具体的には、中国株で時価総額がダントツに大きい2大銘柄はテンセント(00700)とアリババ(09988)の2大IT企業です。この2銘柄は米国のGAFAM(グーグル、アマゾン、フェイスブック、アップル)と同様に本稿執筆時点では世界の時価総額ランキングのトップ10位以内に入っています。これらの企業は巨大な時価総額を活用して、株式交換や調達資金によってイノベーティブなハイテク企業を買収し、自社の価値をより高めてきました。
また、株式報酬を従業員に渡すことで、国内最優秀のハイテク人材を、キャッシュを動かさずに維持できています。そして、これらの企業の株価推移を長期で俯瞰すると、時折調整はあるものの成長が続いています。つまり時価総額の規模の大きさだけでも他社を上回る優位性があると言ってもよいでしょう。
もちろん、企業業績の拡大も続いています。たとえば、アリババを見ると、これだけの規模になっても成長スピードが下がらず、採算に乗っているコア事業は非常に高い利益率をもたらしています。

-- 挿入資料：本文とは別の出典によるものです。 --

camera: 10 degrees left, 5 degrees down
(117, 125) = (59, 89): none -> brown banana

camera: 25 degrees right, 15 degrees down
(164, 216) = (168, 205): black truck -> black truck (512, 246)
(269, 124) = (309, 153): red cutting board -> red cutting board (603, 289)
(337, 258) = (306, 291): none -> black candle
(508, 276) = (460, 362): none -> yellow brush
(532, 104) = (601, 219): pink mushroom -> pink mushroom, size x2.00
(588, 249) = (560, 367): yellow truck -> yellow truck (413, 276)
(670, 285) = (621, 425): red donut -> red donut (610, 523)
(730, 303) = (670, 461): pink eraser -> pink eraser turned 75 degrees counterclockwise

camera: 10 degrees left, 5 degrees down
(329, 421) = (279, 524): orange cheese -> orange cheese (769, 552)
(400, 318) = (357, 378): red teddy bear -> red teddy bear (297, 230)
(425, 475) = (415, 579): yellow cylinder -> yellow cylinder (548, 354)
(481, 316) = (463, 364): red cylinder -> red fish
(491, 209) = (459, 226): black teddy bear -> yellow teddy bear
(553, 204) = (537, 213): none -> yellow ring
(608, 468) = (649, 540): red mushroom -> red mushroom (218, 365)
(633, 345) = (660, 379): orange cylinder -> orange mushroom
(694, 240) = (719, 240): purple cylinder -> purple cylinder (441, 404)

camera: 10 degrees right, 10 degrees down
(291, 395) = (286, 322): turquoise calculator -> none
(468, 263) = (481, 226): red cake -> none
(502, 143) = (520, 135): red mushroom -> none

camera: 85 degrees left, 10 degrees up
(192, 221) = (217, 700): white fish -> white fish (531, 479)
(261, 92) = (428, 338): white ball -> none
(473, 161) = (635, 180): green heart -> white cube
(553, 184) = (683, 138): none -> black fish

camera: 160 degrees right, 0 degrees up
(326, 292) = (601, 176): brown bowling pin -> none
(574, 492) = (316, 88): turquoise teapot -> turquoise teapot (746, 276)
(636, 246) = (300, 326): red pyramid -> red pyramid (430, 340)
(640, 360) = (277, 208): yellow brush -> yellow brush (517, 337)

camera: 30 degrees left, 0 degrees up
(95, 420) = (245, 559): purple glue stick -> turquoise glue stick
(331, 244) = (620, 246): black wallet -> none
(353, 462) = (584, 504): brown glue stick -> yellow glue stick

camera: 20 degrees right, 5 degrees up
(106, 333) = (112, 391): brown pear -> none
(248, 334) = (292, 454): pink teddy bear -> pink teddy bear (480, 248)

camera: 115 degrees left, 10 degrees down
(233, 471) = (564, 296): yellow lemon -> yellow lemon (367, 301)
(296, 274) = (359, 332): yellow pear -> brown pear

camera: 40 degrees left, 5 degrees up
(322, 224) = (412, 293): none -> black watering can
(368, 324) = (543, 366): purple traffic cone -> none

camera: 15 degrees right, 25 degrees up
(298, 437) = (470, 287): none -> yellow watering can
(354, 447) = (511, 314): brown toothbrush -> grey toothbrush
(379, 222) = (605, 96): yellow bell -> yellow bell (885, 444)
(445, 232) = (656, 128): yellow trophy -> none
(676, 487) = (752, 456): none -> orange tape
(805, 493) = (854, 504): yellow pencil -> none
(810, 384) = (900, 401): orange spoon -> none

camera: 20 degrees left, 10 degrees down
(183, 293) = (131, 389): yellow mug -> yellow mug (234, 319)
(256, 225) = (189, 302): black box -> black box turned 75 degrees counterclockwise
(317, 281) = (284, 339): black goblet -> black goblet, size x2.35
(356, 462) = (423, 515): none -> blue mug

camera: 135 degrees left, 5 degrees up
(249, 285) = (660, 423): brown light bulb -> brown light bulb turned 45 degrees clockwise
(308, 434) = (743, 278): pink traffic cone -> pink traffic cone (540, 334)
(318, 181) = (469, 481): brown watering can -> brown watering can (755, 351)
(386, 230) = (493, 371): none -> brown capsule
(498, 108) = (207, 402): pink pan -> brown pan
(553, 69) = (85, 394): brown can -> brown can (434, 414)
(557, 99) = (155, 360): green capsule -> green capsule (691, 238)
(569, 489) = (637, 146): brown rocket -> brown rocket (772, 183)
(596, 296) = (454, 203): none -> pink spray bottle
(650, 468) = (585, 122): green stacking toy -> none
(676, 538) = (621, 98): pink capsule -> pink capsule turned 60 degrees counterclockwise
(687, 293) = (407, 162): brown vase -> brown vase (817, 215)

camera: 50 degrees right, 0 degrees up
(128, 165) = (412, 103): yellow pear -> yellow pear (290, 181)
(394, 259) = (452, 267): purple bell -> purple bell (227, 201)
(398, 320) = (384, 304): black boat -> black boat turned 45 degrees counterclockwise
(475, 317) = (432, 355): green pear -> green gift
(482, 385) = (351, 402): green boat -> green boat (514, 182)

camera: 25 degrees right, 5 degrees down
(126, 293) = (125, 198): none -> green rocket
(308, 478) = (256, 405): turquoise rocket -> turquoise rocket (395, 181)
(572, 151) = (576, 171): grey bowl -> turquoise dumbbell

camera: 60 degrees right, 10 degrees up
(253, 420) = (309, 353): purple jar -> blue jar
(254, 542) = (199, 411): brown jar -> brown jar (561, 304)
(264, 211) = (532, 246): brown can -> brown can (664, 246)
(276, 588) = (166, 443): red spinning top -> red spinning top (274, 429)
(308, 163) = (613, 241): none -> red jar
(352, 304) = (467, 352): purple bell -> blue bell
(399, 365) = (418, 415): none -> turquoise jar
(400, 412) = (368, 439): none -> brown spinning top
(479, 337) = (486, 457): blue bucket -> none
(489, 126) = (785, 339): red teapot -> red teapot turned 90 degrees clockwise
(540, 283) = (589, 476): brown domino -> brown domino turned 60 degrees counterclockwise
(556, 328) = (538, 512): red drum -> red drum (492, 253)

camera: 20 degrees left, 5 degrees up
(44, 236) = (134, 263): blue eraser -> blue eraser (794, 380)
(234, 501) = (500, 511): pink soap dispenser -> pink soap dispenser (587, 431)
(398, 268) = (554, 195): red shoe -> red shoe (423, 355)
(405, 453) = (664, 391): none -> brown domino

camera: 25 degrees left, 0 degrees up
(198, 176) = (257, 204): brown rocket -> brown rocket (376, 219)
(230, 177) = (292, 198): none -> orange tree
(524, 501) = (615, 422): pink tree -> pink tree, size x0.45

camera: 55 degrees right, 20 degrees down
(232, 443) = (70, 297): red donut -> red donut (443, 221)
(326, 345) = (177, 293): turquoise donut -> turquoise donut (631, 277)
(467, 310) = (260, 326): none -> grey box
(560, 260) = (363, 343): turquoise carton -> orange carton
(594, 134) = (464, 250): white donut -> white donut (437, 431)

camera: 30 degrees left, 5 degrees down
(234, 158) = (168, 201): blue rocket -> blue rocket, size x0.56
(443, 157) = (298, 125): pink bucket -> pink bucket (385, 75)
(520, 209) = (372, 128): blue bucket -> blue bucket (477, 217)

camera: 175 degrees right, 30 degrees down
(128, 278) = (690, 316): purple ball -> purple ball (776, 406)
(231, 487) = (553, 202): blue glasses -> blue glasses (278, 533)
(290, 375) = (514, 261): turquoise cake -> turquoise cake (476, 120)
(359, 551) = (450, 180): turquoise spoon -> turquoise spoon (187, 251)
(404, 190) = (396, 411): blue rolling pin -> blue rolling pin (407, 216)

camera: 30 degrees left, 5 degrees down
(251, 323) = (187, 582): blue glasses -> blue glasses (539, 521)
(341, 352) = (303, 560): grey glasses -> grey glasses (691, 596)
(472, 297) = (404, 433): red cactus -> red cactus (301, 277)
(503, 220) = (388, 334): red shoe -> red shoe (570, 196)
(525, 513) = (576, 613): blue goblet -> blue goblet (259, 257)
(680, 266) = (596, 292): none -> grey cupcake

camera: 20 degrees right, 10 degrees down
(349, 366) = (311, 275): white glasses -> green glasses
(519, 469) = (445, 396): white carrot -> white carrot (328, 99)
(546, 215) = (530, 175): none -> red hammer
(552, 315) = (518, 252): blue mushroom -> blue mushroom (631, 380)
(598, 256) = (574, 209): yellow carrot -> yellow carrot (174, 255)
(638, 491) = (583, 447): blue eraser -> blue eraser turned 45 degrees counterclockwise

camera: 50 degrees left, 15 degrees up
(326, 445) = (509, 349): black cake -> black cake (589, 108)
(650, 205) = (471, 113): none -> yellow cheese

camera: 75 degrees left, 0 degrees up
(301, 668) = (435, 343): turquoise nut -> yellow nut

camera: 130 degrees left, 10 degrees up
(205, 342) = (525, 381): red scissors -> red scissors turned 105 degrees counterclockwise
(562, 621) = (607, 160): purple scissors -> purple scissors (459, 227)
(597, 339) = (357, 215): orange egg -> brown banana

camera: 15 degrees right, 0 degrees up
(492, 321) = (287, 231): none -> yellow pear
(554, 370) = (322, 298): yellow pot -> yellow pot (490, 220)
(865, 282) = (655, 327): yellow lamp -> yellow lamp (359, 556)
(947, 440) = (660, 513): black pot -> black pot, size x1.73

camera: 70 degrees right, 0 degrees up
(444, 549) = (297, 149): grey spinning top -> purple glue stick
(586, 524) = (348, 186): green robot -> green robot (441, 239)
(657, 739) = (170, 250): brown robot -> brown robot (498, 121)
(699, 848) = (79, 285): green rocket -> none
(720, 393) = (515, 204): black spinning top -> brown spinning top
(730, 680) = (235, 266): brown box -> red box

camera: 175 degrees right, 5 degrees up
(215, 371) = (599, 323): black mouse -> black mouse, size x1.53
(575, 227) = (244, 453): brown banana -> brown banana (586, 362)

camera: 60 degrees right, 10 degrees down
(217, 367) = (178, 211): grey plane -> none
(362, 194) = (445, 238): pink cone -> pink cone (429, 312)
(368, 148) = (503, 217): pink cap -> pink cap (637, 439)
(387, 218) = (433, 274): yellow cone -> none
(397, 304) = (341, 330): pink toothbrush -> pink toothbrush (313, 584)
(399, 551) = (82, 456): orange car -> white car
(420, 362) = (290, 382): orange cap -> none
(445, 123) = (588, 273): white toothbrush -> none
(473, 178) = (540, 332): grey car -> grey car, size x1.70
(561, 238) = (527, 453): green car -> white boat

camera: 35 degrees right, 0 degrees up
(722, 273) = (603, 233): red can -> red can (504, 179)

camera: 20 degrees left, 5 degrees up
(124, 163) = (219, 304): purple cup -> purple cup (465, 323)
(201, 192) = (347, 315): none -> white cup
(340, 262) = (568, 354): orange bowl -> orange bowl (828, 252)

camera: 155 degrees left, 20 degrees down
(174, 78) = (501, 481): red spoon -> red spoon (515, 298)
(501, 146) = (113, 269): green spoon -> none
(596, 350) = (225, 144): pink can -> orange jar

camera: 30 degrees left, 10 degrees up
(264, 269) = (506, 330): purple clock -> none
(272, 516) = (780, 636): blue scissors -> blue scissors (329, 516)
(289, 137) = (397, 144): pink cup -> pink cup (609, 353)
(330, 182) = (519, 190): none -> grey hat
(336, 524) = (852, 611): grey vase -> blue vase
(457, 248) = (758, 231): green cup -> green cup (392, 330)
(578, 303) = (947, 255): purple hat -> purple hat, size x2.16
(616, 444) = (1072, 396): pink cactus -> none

アリババの強みはマーケットプレイスと充実した各種実店舗、そして自慢の物流を繋いだ小売の仕組みであり、品揃えという供給網と決済機能を合わせた小売インフラは強力です。さらに各種ネットサービスが消費者と売り手を繋ぐ役目を果たしています。
アリババのeコマースプラットフォーム「Taobao Deals(淘宝天天特売)」のモバイルMAU(月間利用者数)が1億人となり、「Taobao Live(淘宝直播)」、「Taobao Grocery(淘宝菜)」などの新サービスも急速に育っています。先行投資がなければもっと利益を残せたはずですが、現状においては、先行投資による将来の成長に重点を置く段階です。つまり、その先行投資が実った時には、同社はさらに評価されても良いはずです。同じようなことはテンセントについても言えます。
ところが、アリババもテンセントも足元の株価推移は冴えない動きとなっています。株価が冴えない理由は大きく分けて理由は2つあります。1つは中国当局が体制批判を懸念し、ITハイテク大手への監視体制を強化していることです。そしてもう1つはナスダックを中心にグロース株が世界的に調整していたことです。しかし、世界的なグロース株の調整は終わり、株価は反発基調にあります。また、中国当局の動きについてはアリババが巨額の制裁金を支払うことになり、それで一服したとの見方もあります。
この2つの理由によって株価は軟調に推移していますが、それだけに成長力から見た現在の株価は割安だと私はみています。これらのITハイテク大手のファンダメンタルズは極めて強く、調整を乗り越えた先に次の投資機会があると思います。